SARAJEVO (Reuters) - The European Union urged Russia on Friday not to drag the Western Balkans into its deepening rift with the West over Ukraine, reflecting concern that the region risks becoming another point of East-West tension.
The countries of the Western Balkans have their sights set on membership of the EU, but diplomats say Russia is exploiting economic hard times and pro-Russian sentiment among some Orthodox Christian Slavs to build influence in the region.
Noting “tensions” between the EU and Russia, EU foreign policy chief Federica Mogherini, on a visit to Bosnia, said it was in the interest of both “to find and develop ways of cooperation, and not of confrontation”.
“For sure, it would be a good idea to keep the Western Balkans out of these dynamics and thinking, and I would expect everybody in the Russian leadership to consider this in the same way,” she told a news conference.
Germany, in particular, has made clear its concern over Russia’s role in the Balkans, which remains politically and economically fragile two decades after the bloody breakup of socialist Yugoslavia.
While Slovenia and Croatia have both joined the EU, expansion to the likes of Serbia, Bosnia, Macedonia, Montenegro, Albania and Kosovo has been slowed by foot-dragging on reform and deep unease within the EU itself over the wisdom of further enlargement.
Mogherini’s visit to Bosnia came as the EU tries to inject momentum into a stalled reform process that has exposed the dysfunctionality of the country’s postwar framework, a highly decentralized and unwieldy system of ethnic power-sharing that ended the 1992-95 conflict but has since stifled development.
Britain and Germany have proposed unlocking EU cash to encourage change, putting economic development ahead of political reform.

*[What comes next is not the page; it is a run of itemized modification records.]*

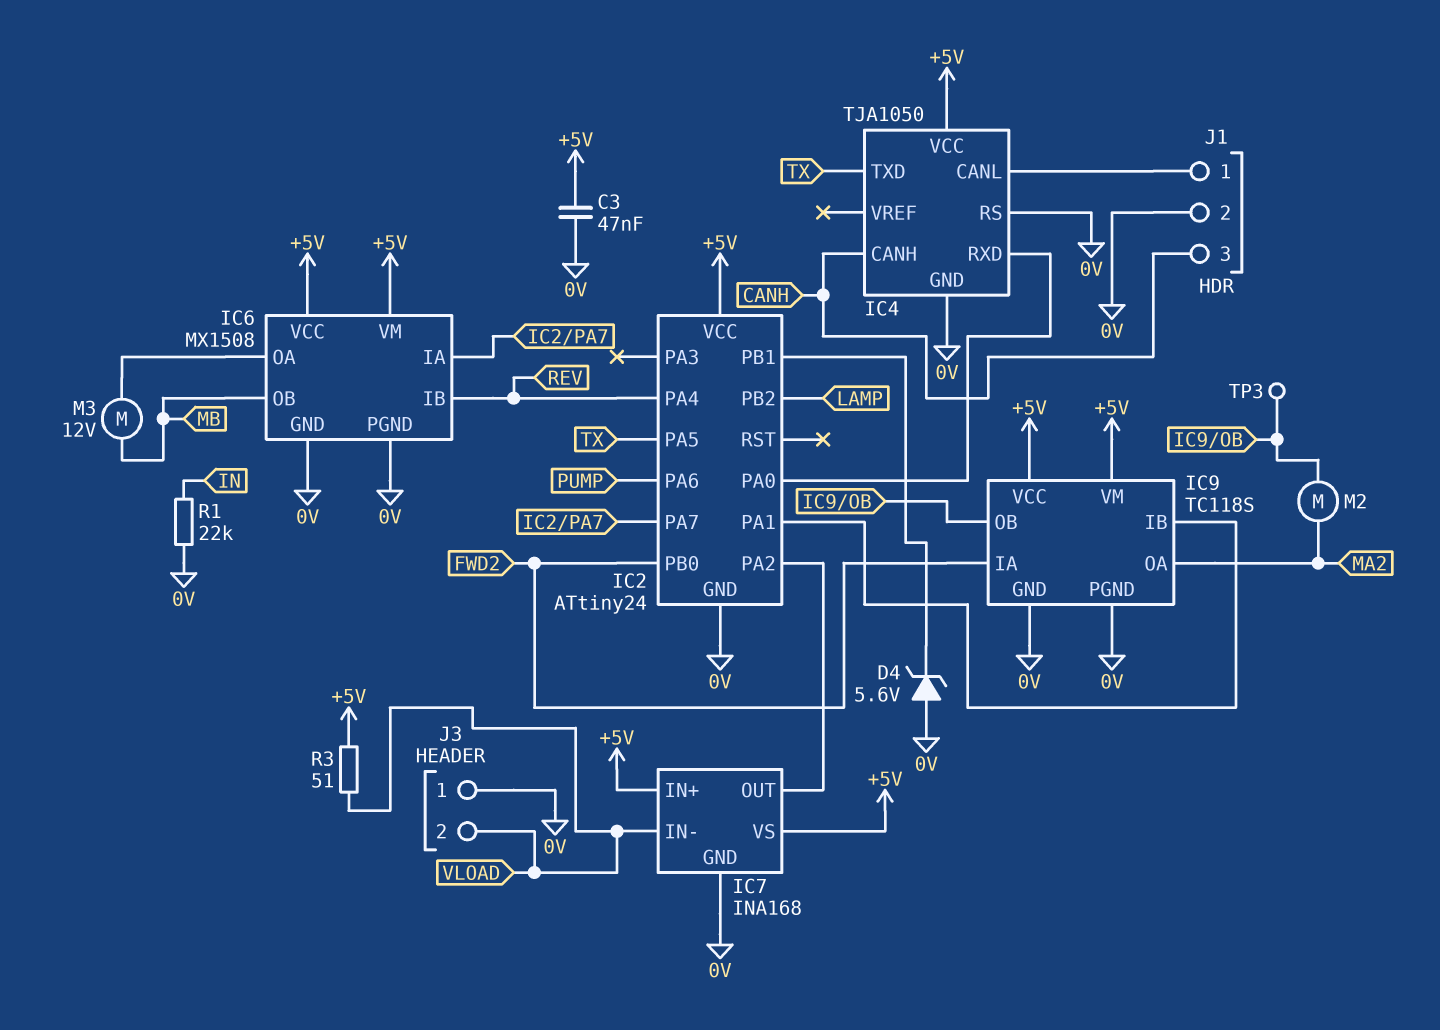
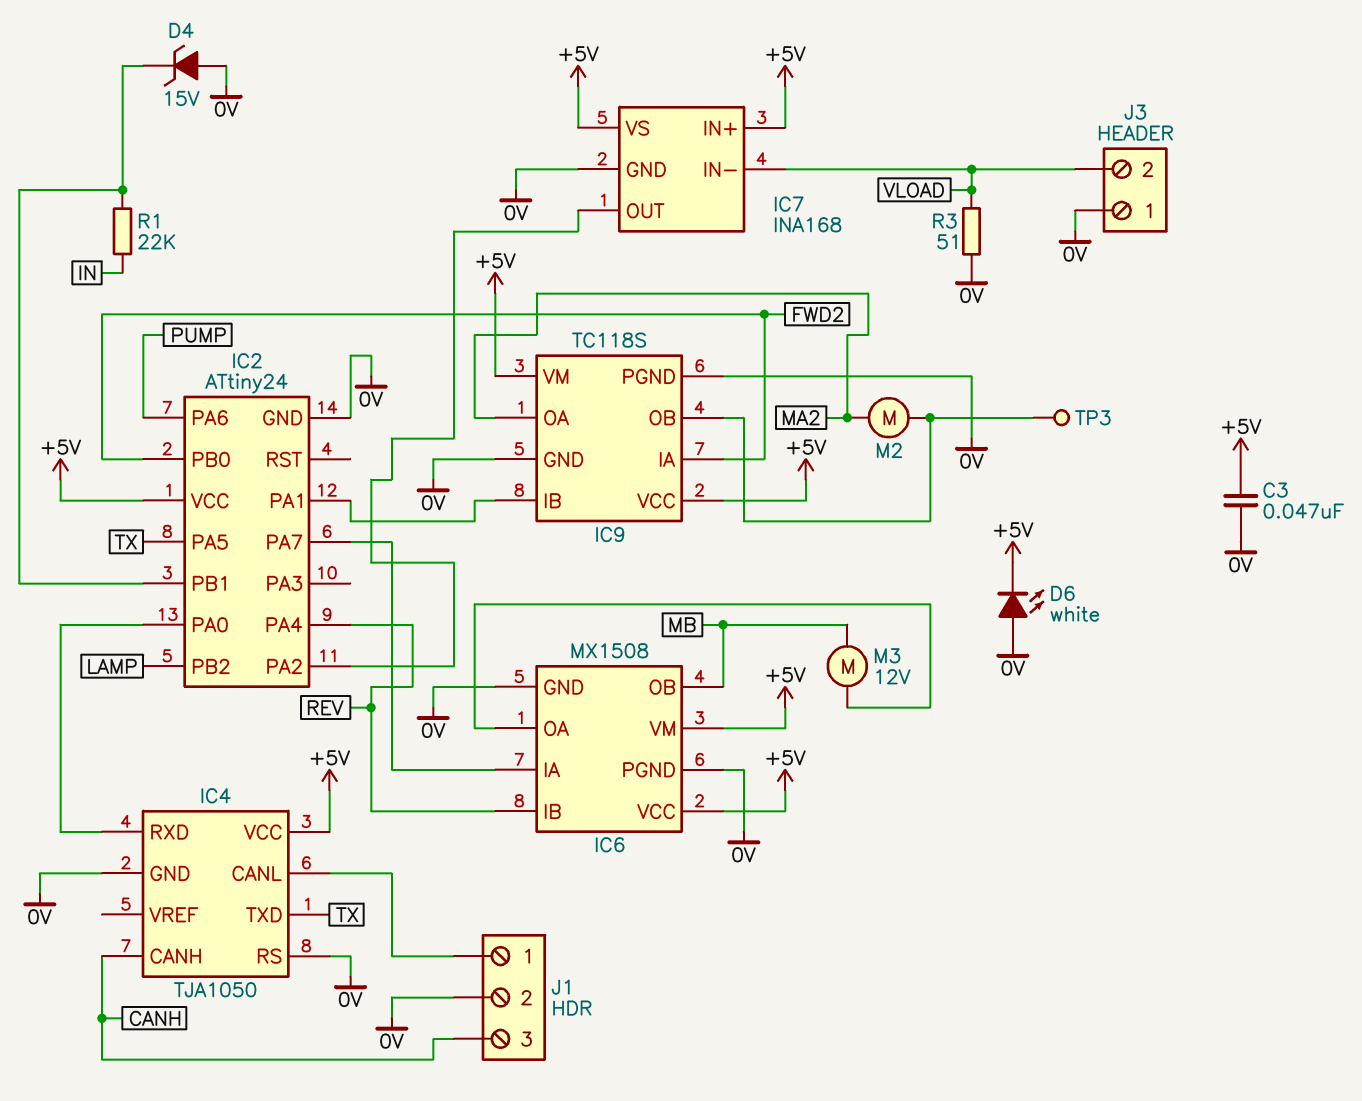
D4: zener 5.6V (A 0V, K IC2/PB1) -> zener 15V (A 0V, K IC2/PB1)
D6: none -> LED white (A 0V, K +5V)
R1: 22k (0V, IN) -> 22k (IC2/PB1, IN)
R3: 51 (+5V, VLOAD) -> 51 (0V, VLOAD)

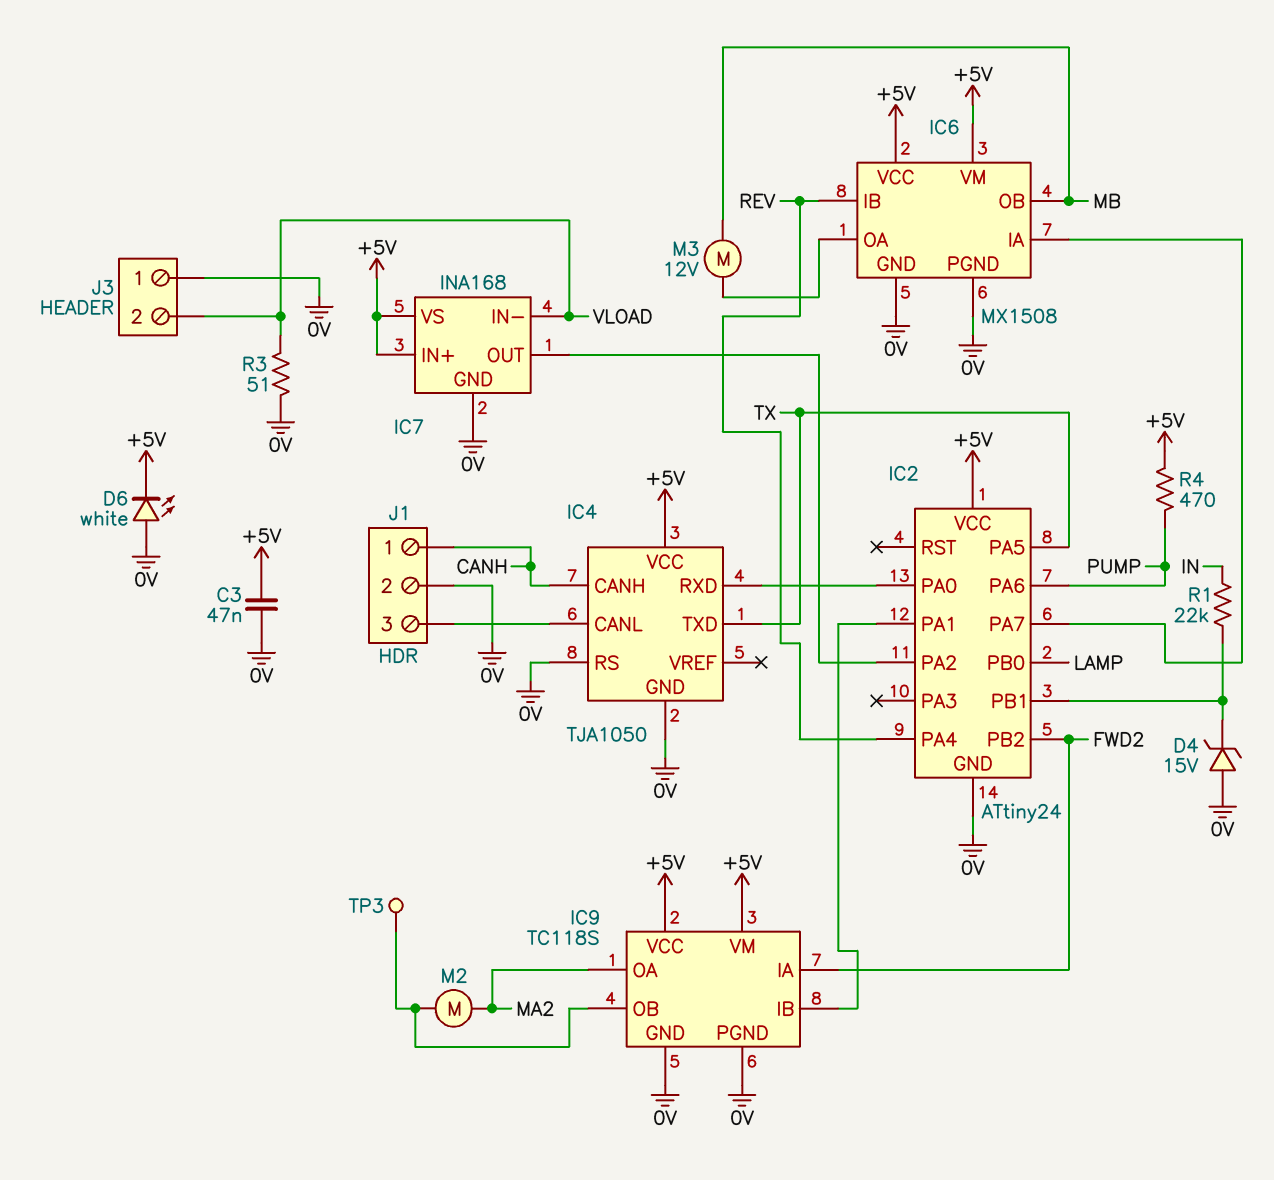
IC2 pin PB0: FWD2 -> LAMP
IC2 pin PB2: LAMP -> FWD2
J1 pin 1: IC4/CANL -> CANH
J1 pin 3: CANH -> IC4/CANL
R4: none -> 470 (+5V, PUMP)

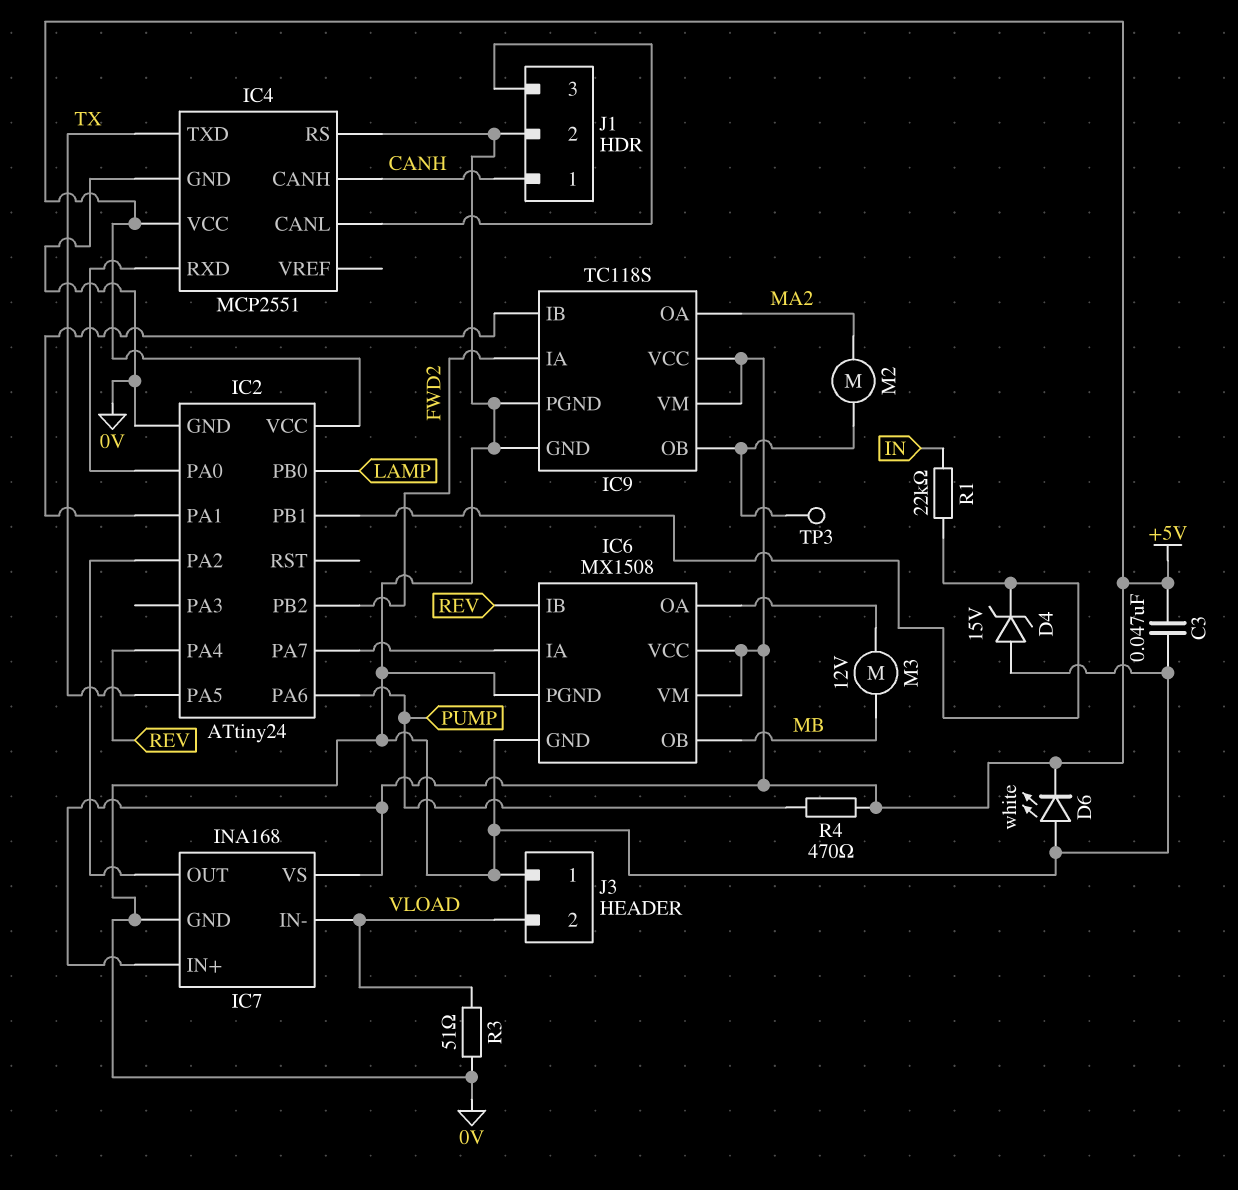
IC4: TJA1050 -> MCP2551

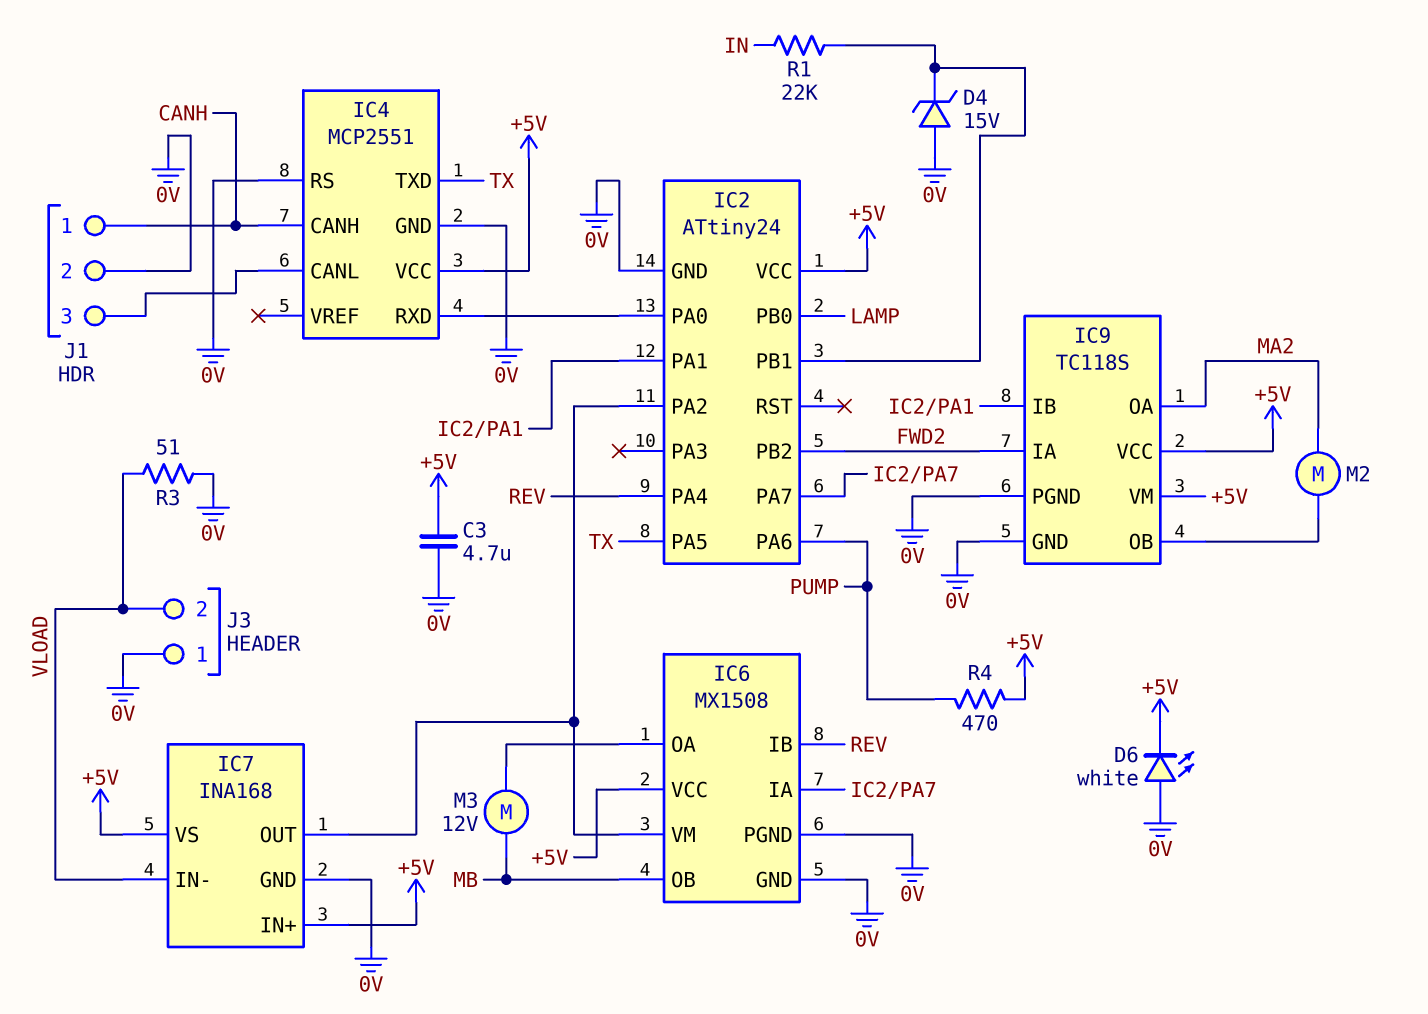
C3: 47nF (+5V, 0V) -> 4.7uF (+5V, 0V)
IC6 pin VM: +5V -> IC2/PA2
TP3: test point (IC9/OB) -> none

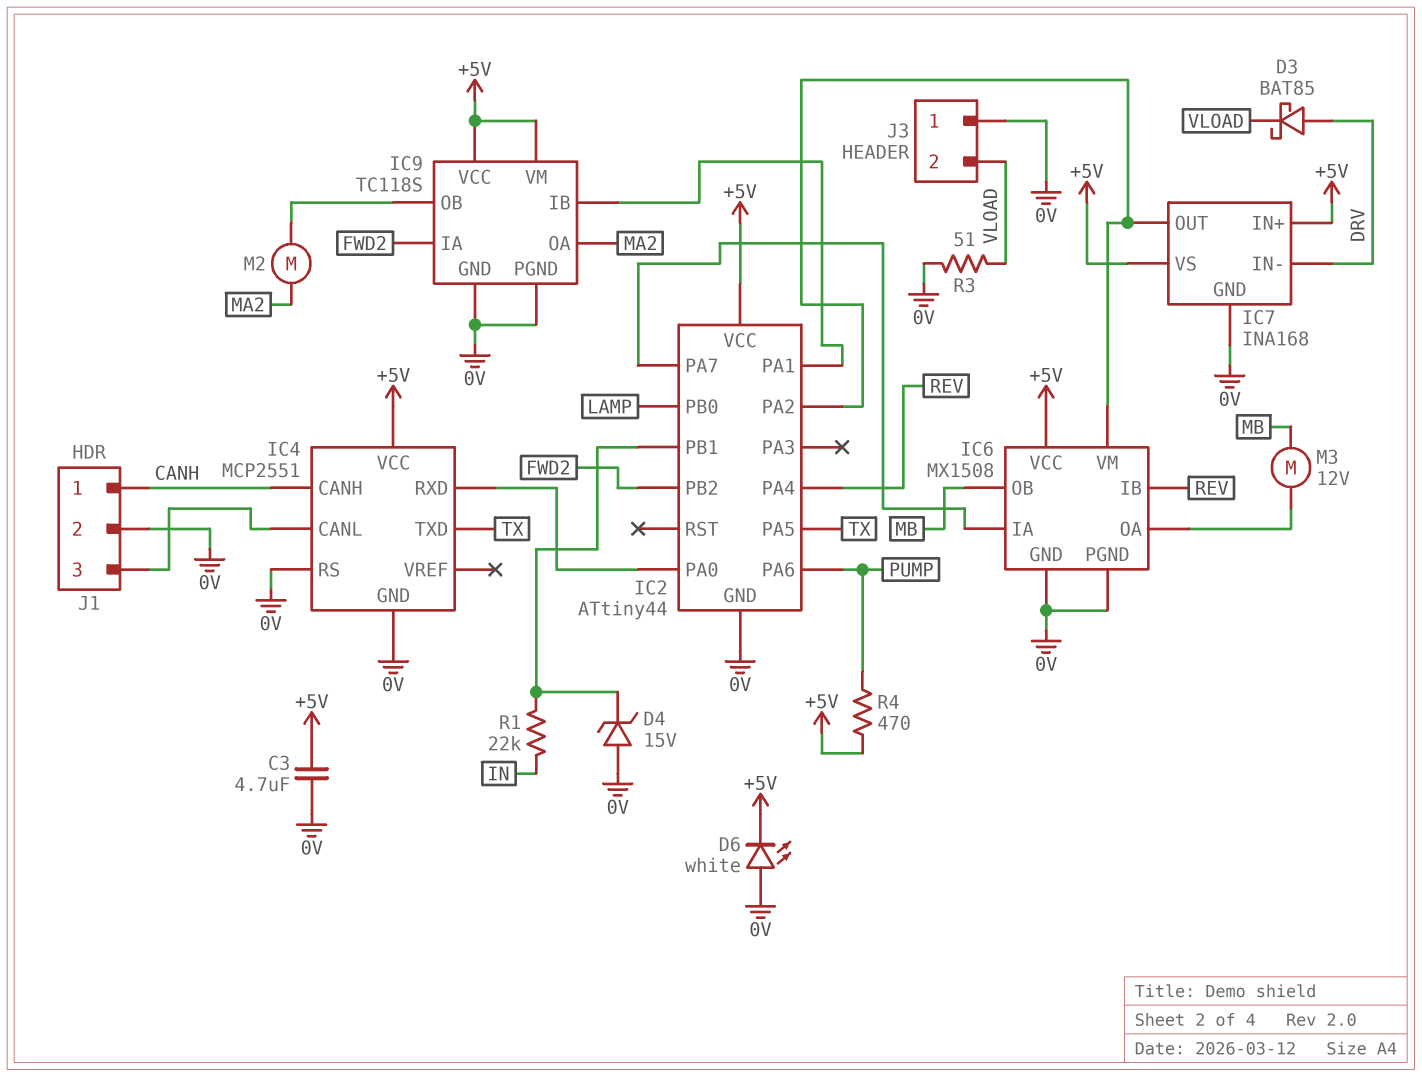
D3: none -> schottky BAT85 (A DRV, K VLOAD)
IC2: ATtiny24 -> ATtiny44
IC7 pin IN-: VLOAD -> DRV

Bosnia is in the process of forming governments at the national and regional levels after an October election.
“From all political leaders we had a positive response on the political will to commit seriously on a new phase that now we have to make concrete and substantial,” Mogherini told reporters after meeting government and party officials.
Mogherini, the EU’s top diplomat, said she would brief EU foreign ministers on her findings on Dec. 15.
Russia raised eyebrows among Western diplomats in November when, for the first time in 14 years, it declined to support the extension of a Western peacekeeping force in Bosnia, first led by NATO but now by the European Union. Russia abstained in the U.N. Security Council vote.
Russia has offered political support for Bosnian Serb leader Milorad Dodik, who frequently advocates the dissolution of the Bosnian state.